Additionally, the Special Supplemental Nutrition Program for Women, Infants, and Children (WIC) — a government program designed to safeguard the health of low-income women, infants, and children by providing nutritious foods, information on healthy eating, and referrals to healthcare — offers special benefits to breastfeeding moms. For instance, moms who breastfeed are able to participate in WIC longer than those who don’t and are allotted more food for themselves. 

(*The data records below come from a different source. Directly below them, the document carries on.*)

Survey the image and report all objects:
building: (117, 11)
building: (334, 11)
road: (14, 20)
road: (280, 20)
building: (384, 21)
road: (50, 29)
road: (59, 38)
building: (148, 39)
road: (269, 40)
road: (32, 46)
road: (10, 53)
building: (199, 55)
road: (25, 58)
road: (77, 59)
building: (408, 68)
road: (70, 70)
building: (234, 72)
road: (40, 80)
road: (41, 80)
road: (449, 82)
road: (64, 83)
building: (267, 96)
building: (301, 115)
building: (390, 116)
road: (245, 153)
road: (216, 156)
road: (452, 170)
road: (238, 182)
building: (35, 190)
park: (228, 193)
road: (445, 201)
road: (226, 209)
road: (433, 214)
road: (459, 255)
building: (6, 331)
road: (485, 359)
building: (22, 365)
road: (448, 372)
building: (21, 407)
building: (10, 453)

And if you're wondering about that expensive breast pump, don’t worry. You can get a free breast pump (either a rental unit or new) through your health insurance.

5. Breastfeeding helps you bond with your baby.

As a new parent, there’s a lot on your plate. Amidst the doctor’s appointments, playdates and photoshoots, breastfeeding can be a great opportunity to have some one-on-one time to bond with your baby.

"Bonding is built into breastfeeding," says Frees. "Developmentally, babies are meant to be held."

When you breastfeed, you’re holding your baby and using skin-to-skin contact to promote bonding. In fact, women who breastfeed longer have been shown to exhibit more maternal sensitivity, including factors like your emotional tone and ability to read your baby's cues, both during and beyond breastfeeding years.


Making Breastfeeding Easier — and More Comfortable — for You and Your Baby

Despite the benefits of breastfeeding, there are plenty of reasons moms might choose not to breastfeed until the recommended age of one. According to Frees, these can range from sore nipples to low milk supply to simply getting frustrated with the process.

If you're facing any of these problems, you're not alone. Not only do many other women struggle with the same concerns, but this is also what lactation consultants are trained to address.

In many cases, there's a problem that you might not even be aware of, such as a tongue tie (when the bottom of a baby’s tongue's tip is attached to the floor of the mouth) or hormonal issues. These are just a few of the roadblocks lactation consultants can help you address.

“If no one gets to the root of the problem, then it's still a problem,” explains Frees.

Some mothers also get frustrated with the time commitment of breastfeeding, particularly because no one else can do it for them. However, there are plenty of ways that people in your life can help, such as bathe, burp, or walk the baby — all you need to do is ask.

Frees also emphasizes that breastfeeding can seem tough at first because babies are building their milk supply, and they’re nursing very frequently. Not only does this need to breastfeed so often subside after about two weeks, but you’ll also get used to the process over time.

In many ways, breastfeeding seems almost magical — your body produces the exact food your baby needs, when they need it. But it can also be challenging. By keeping in mind the benefits for both you and your baby, remaining patient, and asking for help when you need it, you can ensure your baby receives the best possible nutrition for their growth and development.